- _Data for this task_:
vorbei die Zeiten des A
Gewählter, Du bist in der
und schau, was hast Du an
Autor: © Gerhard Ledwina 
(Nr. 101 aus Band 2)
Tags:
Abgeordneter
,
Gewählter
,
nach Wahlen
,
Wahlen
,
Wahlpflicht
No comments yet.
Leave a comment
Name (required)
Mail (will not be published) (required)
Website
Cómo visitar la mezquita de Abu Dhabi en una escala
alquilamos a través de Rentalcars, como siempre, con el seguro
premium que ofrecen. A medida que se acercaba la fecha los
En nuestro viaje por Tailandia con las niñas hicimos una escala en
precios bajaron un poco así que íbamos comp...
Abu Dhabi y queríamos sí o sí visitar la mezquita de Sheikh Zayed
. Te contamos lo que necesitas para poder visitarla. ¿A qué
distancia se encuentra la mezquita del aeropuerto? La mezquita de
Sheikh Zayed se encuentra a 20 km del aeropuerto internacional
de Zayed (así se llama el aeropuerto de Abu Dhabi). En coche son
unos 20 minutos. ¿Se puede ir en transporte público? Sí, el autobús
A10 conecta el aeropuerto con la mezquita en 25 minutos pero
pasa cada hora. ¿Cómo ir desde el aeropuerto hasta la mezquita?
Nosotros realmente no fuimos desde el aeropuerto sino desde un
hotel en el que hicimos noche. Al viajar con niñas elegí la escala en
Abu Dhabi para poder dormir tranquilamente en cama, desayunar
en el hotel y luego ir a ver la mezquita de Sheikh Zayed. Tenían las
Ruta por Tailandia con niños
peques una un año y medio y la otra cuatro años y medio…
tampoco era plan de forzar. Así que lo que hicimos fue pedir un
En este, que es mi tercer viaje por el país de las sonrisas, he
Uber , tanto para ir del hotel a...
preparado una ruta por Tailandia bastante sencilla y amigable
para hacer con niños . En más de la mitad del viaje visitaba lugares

- _Problem to work on_:
Only the lines from the one with "und schau, was hast Du an" through the last line above should be restated, word for word.

- _Response to this task_:
und schau, was hast Du an
Autor: © Gerhard Ledwina 
(Nr. 101 aus Band 2)
Tags:
Abgeordneter
,
Gewählter
,
nach Wahlen
,
Wahlen
,
Wahlpflicht
No comments yet.
Leave a comment
Name (required)
Mail (will not be published) (required)
Website
Cómo visitar la mezquita de Abu Dhabi en una escala
alquilamos a través de Rentalcars, como siempre, con el seguro
premium que ofrecen. A medida que se acercaba la fecha los
En nuestro viaje por Tailandia con las niñas hicimos una escala en
precios bajaron un poco así que íbamos comp...
Abu Dhabi y queríamos sí o sí visitar la mezquita de Sheikh Zayed
. Te contamos lo que necesitas para poder visitarla. ¿A qué
distancia se encuentra la mezquita del aeropuerto? La mezquita de
Sheikh Zayed se encuentra a 20 km del aeropuerto internacional
de Zayed (así se llama el aeropuerto de Abu Dhabi). En coche son
unos 20 minutos. ¿Se puede ir en transporte público? Sí, el autobús
A10 conecta el aeropuerto con la mezquita en 25 minutos pero
pasa cada hora. ¿Cómo ir desde el aeropuerto hasta la mezquita?
Nosotros realmente no fuimos desde el aeropuerto sino desde un
hotel en el que hicimos noche. Al viajar con niñas elegí la escala en
Abu Dhabi para poder dormir tranquilamente en cama, desayunar
en el hotel y luego ir a ver la mezquita de Sheikh Zayed. Tenían las
Ruta por Tailandia con niños
peques una un año y medio y la otra cuatro años y medio…
tampoco era plan de forzar. Así que lo que hicimos fue pedir un
En este, que es mi tercer viaje por el país de las sonrisas, he
Uber , tanto para ir del hotel a...
preparado una ruta por Tailandia bastante sencilla y amigable
para hacer con niños . En más de la mitad del viaje visitaba lugares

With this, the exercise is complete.